A women only festival by the name of Seven Sisters Festival, which will be taking place at Mount Martha, Victoria in March caused a stir recently, when they revealed they would not be allowing transgender women to attend.
This all began when someone asked the festival organisers if the feminist retreat, which claims to “empower women who are real, women who are powerful, women who want be the best versions of themselves”, was trans inclusive.
This was Seven Sisters Festival’s response: “As we have advertised the festival as a sacred women’s only space – having individuals onsite who are physically men would be breaking the trust of many women. We are however open to transgender women who have undertaken all operative measures to become a woman to come and partake in the festival.”
As you would expect, this quickly sparked controversy amongst the transgender community, and Seven Sisters responded. However, they also branded the response “provocative transgender campaign.”
“On Sunday 13th December a provocative transgender campaign was elicited on our Facebook page. We are currently investigating this. Whilst we value the opinions of ALL people and are sympathetic to this cause, we do not condone abusive and inflammatory words, nor do we tolerate the use of forceful language to push unsubstantiated views onto others. As such, we are deleting all content relating to this issue from our festival pages as it is not the appropriate forum and we wish to prevent further perpetuation of bullying and violent language.”
Sadly, the original post seems to have been removed from the Facebook page, so I cannot back up their claims of abusive language.
This controversy has quickly spiraled, and has caught the attention of Liam Klenk, author of memoir Paralian: Not Just Transgender: “The unfortunate incident of a transgender woman banned from taking part in the all-women Seven Sisters Festival leads me to the obvious question of what determines gender. Unfortunately many people feel like the organisers of this festival: they go by physical attributes and perception rather than acknowledging gender as being something very deep-seated; something felt, soulful and internal.”
“I have always respected sacred grounds, so part of me wants to understand the festival organiser’s argument that they cannot allow transgender individuals in a place that is sacred for women, as long as the transgender individual’s body is still male.
But does this make sense?”
“The Seven Sisters Festival is a spiritual and feminist occasion. People who take pride in being spiritual should be the first to understand that appearances are often deceiving. When I came into this world I was a little boy trapped in the body of a girl. It didn’t matter how much people perceived me as a girl – I was still a boy and felt this to be true in every fibre of my being.”
“We transgender people do not choose to come into this world in a wrongly gendered body. It just happens. And there is no way out, nor any way to rationalise the situation. A woman born in a man’s body is still a woman and always will be. Who are we to tell her who she is or isn’t? Who are we to tell her that she should define herself rather through her body instead of through her soul? Who are we to tell her to live in the shadows, unable to rejoice in her femininity in the company of her fellow women?”
“Many of the indigenous tribes of North America recognised up to seven different genders in their society: male, female, trans, gay, lesbian, and two more shades in between. Maybe it is time for our modern society to recognise these ancient truths.

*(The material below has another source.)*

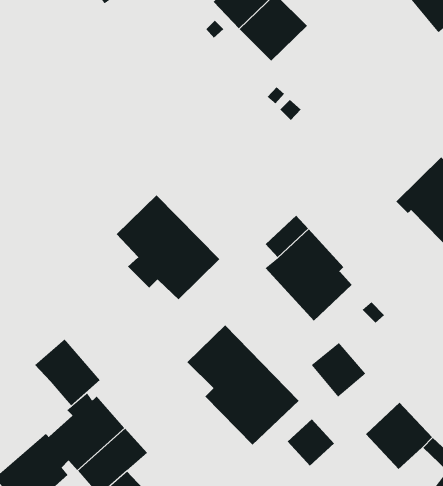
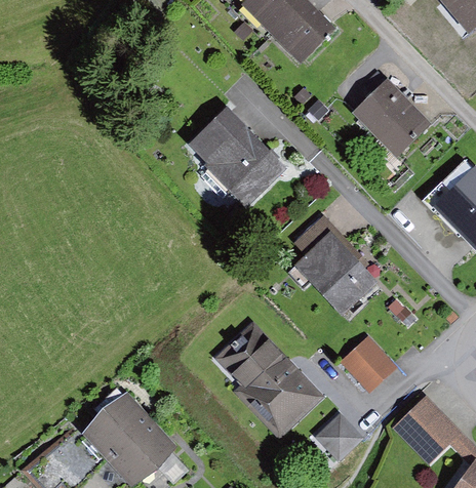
building: none -> [348,78,427,157]
building: [116,195,220,300] -> [188,105,290,208]
building: [34,339,100,406] -> none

On the Seven Sisters “About” page the festival organisers proudly proclaim: “This festival is where women can embrace whatever stage and age they are in, and collectively celebrate what it is to be a woman in all her shapes, colours and forms.”
“Let me highlight this: ‘Whatever stage and age they are in’. And even more importantly: ‘In all her shapes, colours and forms.’ Very true and something I hope will not only remain pleasant rhetoric but rather be lived – with all our hearts.”